Grul received a nice little bit of validation and encouragement when he contacted surveyor Jamie Newcombe to come and check the finished boat out for insurance purposes.
“When I emailed him a photo, he said he knew the boat and had worked on it when it was being built,” Grul says. “He’d worked on it part-time for about eighteen months and done a lot of the structural stuff. He was very happy to see the boat finished, and went through the changes I’d made and thought it was all great. For me it was a big confidence boost – as a home builder, you always have questions over the quality of what you’ve done, so that was really nice to know.”


There is always more to do, but in Grul’s words, “We got to the end of last year and just thought that’s enough, let’s go sailing.” The boat – named Fulcrum in homage to her engineer owner and her canting keel, and painted an eye-catching shade of orange which is actually called Outrageous — hit the water on December 4, in time for some exploratory cruising over summer and, from the start of 2024, a bit of racing. Grul has brought over a couple of his Melting Pot crew and rounded up a few newbies, and together they have taken the boat on its first few competitive outings, racing out of Bucklands Beach Yacht Club. On the agenda in the months ahead is the Royal New Zealand Yacht Squadron’s winter series, with a longer-term goal of competing at Bay of Islands Race Week in January 2025.
“Every time we take it out, we’re learning,” Grul says. “We’ll find our place in the fleet, and we’ll have a lot of fun doing it.”

Sailing Fulcrum

We met up with the Fulcrum crew on a bright autumn day with just the right amount of breeze to have a great sail. She’s not hard to spot: there aren’t that many bright-orange 38-footers out there. Up close on a sparkling, sunny day she looks fantastic — fresh out of the shed and neatly finished.
The cockpit is open and spacious, raceboat-style, with a cool curved edge to the deck at the open transom. There’s a step down to a boarding platform at the back, which is also the attachment point for the running backstays. This platform and the cockpit itself are lined with durable grey non-skid.

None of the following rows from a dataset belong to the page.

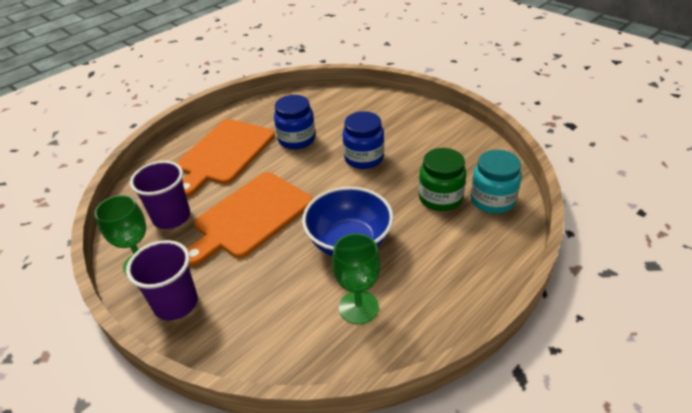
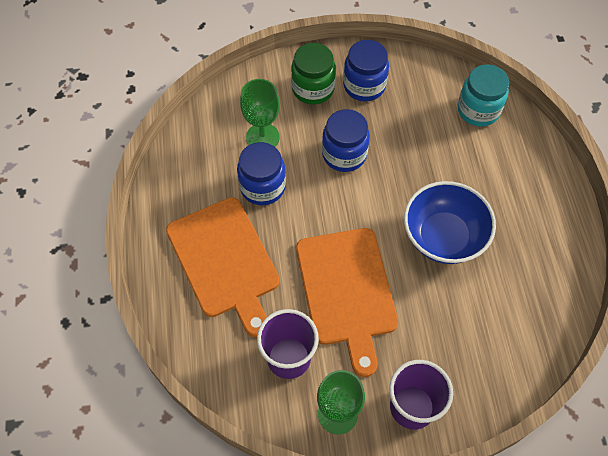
camera: 55 degrees left, 20 degrees up
(358, 307) = (517, 276): green goblet -> green goblet (262, 137)
(433, 137) = (364, 86): none -> blue jar
(440, 198) = (446, 140): green jar -> green jar (313, 89)

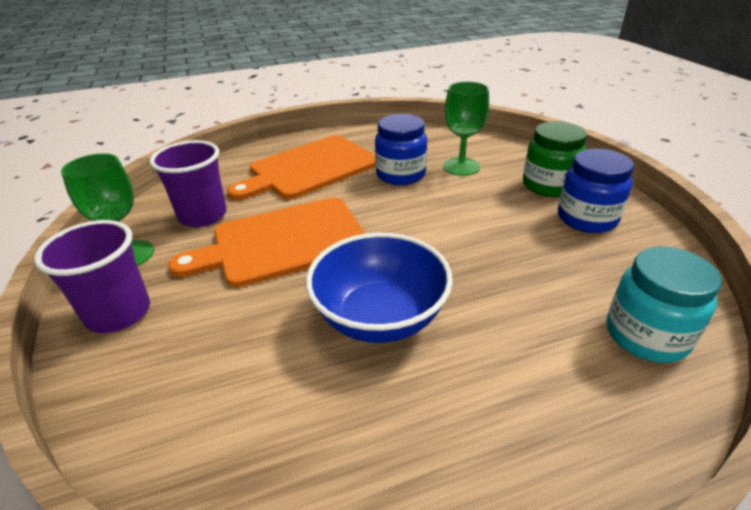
camera: 80 degrees right, 25 degrees down
(344, 154) = (471, 217): blue jar -> none

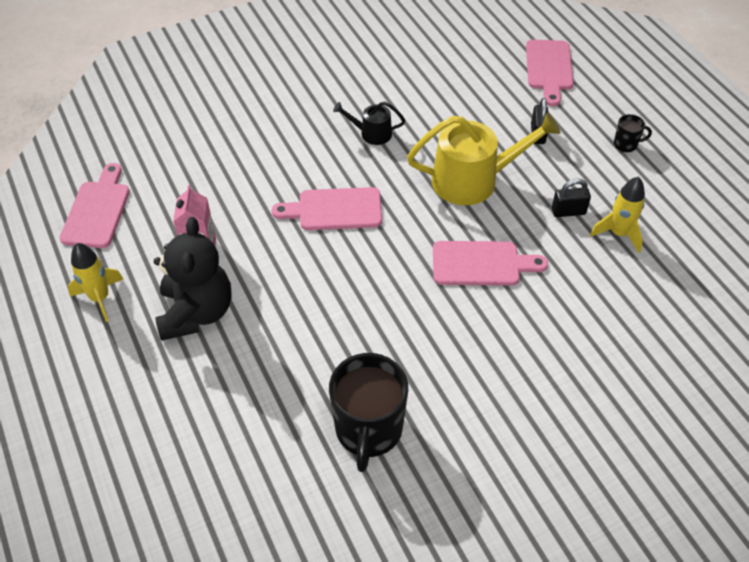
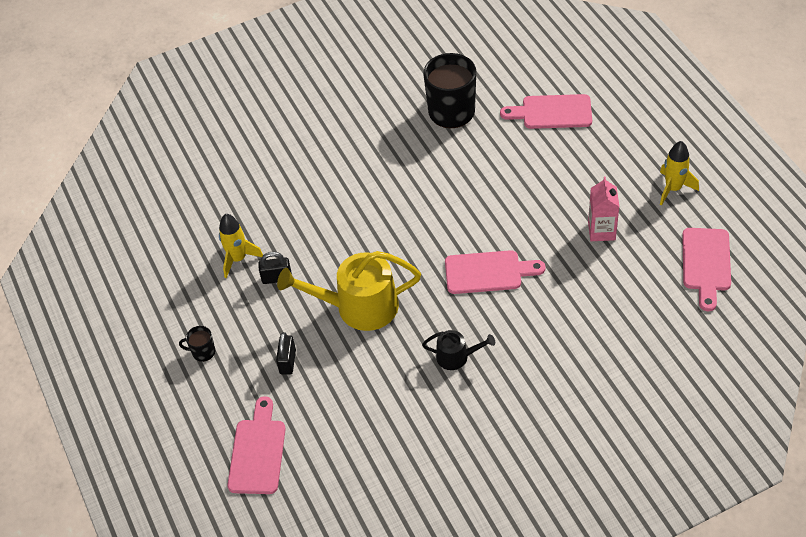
camera: 175 degrees left, 0 degrees up
(196, 312) = (591, 181): black teddy bear -> none
(481, 264) = (360, 228): pink cutting board -> pink cutting board (552, 112)

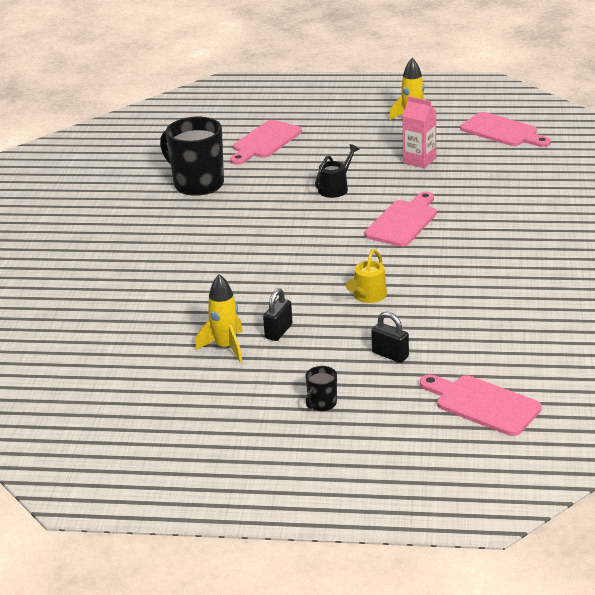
camera: 60 degrees left, 20 degrees down
(359, 307) = (368, 296): yellow watering can -> yellow watering can, size x0.50
(456, 357) = (479, 264): black watering can -> black watering can (335, 188)

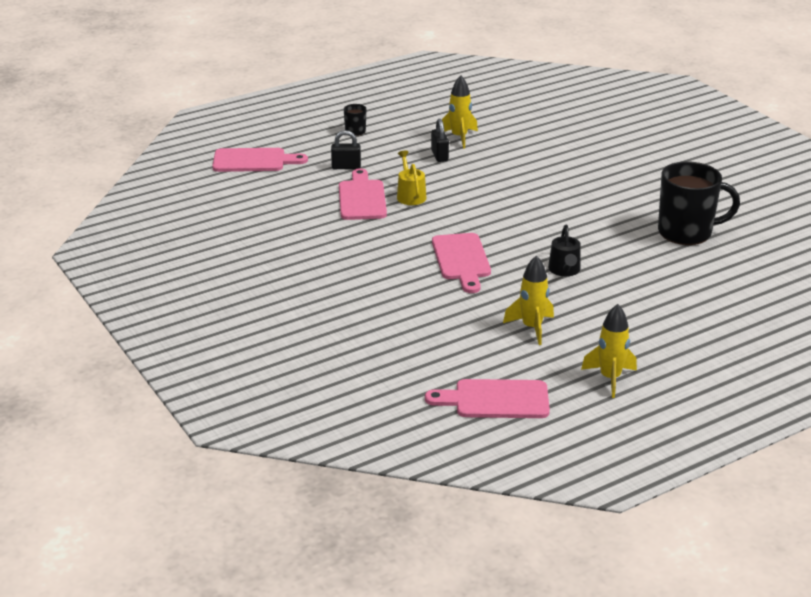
camera: 140 degrees right, 0 degrees up
(265, 142) = (708, 294): pink cutting board -> pink cutting board (361, 198)
(419, 160) = (532, 328): pink carton -> yellow rocket

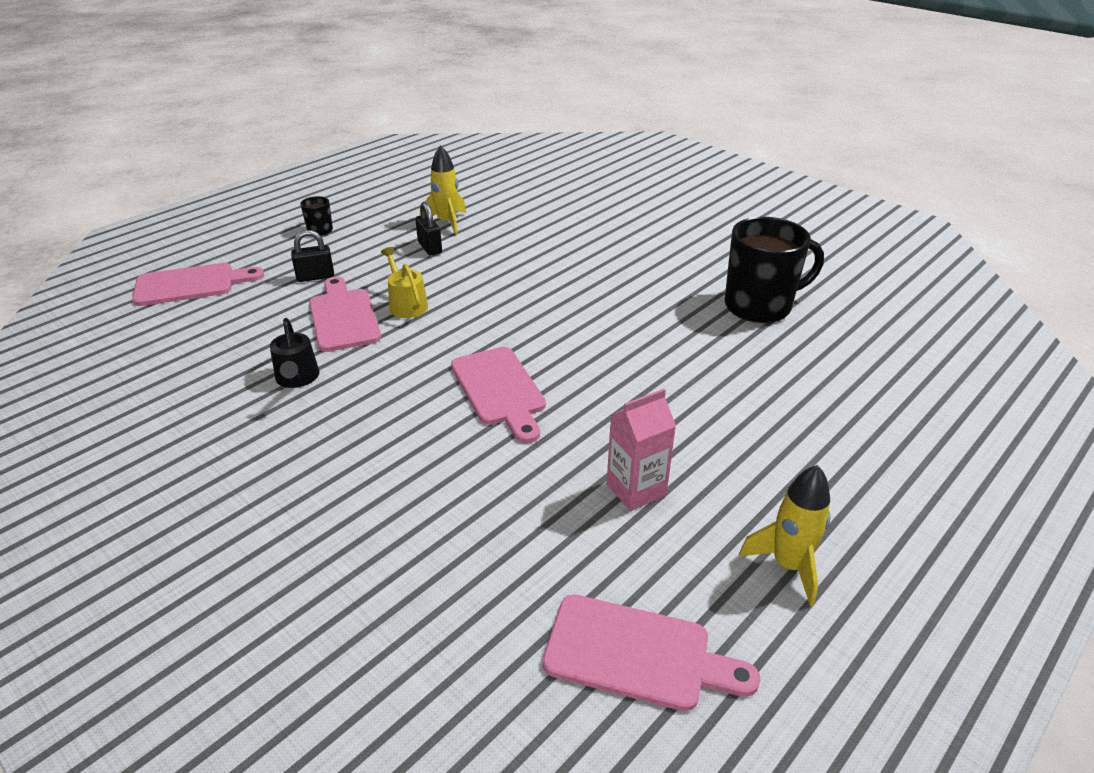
camera: 15 degrees left, 5 degrees up
(495, 400) = (637, 653): pink cutting board -> pink cutting board turned 150 degrees counterclockwise
(532, 328) = (636, 489): yellow rocket -> pink carton
(564, 270) = (640, 383): black watering can -> black watering can (297, 378)

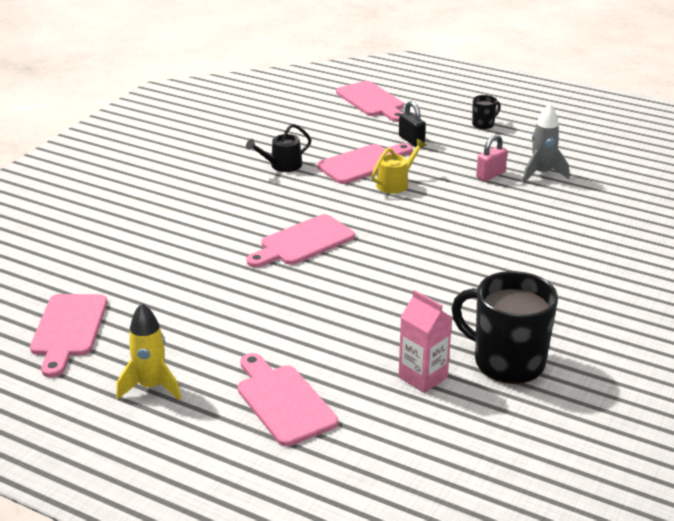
camera: 75 degrees right, 5 degrees down
(430, 248) = (490, 175): black padlock -> pink padlock
(447, 223) = (541, 174): yellow rocket -> grey rocket
(636, 489) = (211, 314): pink carton -> pink carton (423, 377)
(760, 306) = (507, 362): black mug -> black mug turned 150 degrees clockwise
(819, 453) = (283, 402): none -> pink cutting board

The racing look is continued in the twin wheels, mounted on angled pedestals, which allows the skipper to steer from well outboard and have good visibility forward. The button controls for the canting keel are mounted here on the cockpit side, so you have to be a bit careful not to bump them with your leg and accidentally drop the keel back to the centre when going upwind (my bad). Nav screens and instruments are mounted onto the top of the pedestals.


The traveller runs across the cockpit in front of the wheels, and there are three pairs of winches on the cockpit sides: one set close by the helm for the main, a pair of primaries for jib and gennaker trimming further forward, and a pair on the cabintop for control lines. There’s plenty of room in the cockpit for the crew to move around, while the pair of seats that Grul has created don’t impinge on the roominess and usability of the cockpit – and make a good spot to sit or kneel on.
Up front, the boat is fitted with both a short fixed bowsprit for flying furling sails like a code zero (on the wish list) and a retractable prod for asymmetric downwind sails.


Sailing a boat like this, with running backstays, a canting keel, gennakers and all the rest makes for a busy time, and it’s certainly going to keep Grul and his crew occupied sorting out systems and getting the best out of her. We enjoyed our sail, getting the asymmetric up for a smooth ride downwind, and cranking up the canter for the upwind leg. It was great to be sailing something Kiwi-designed and -built, and we can see the boat has plenty of potential for her owners to explore.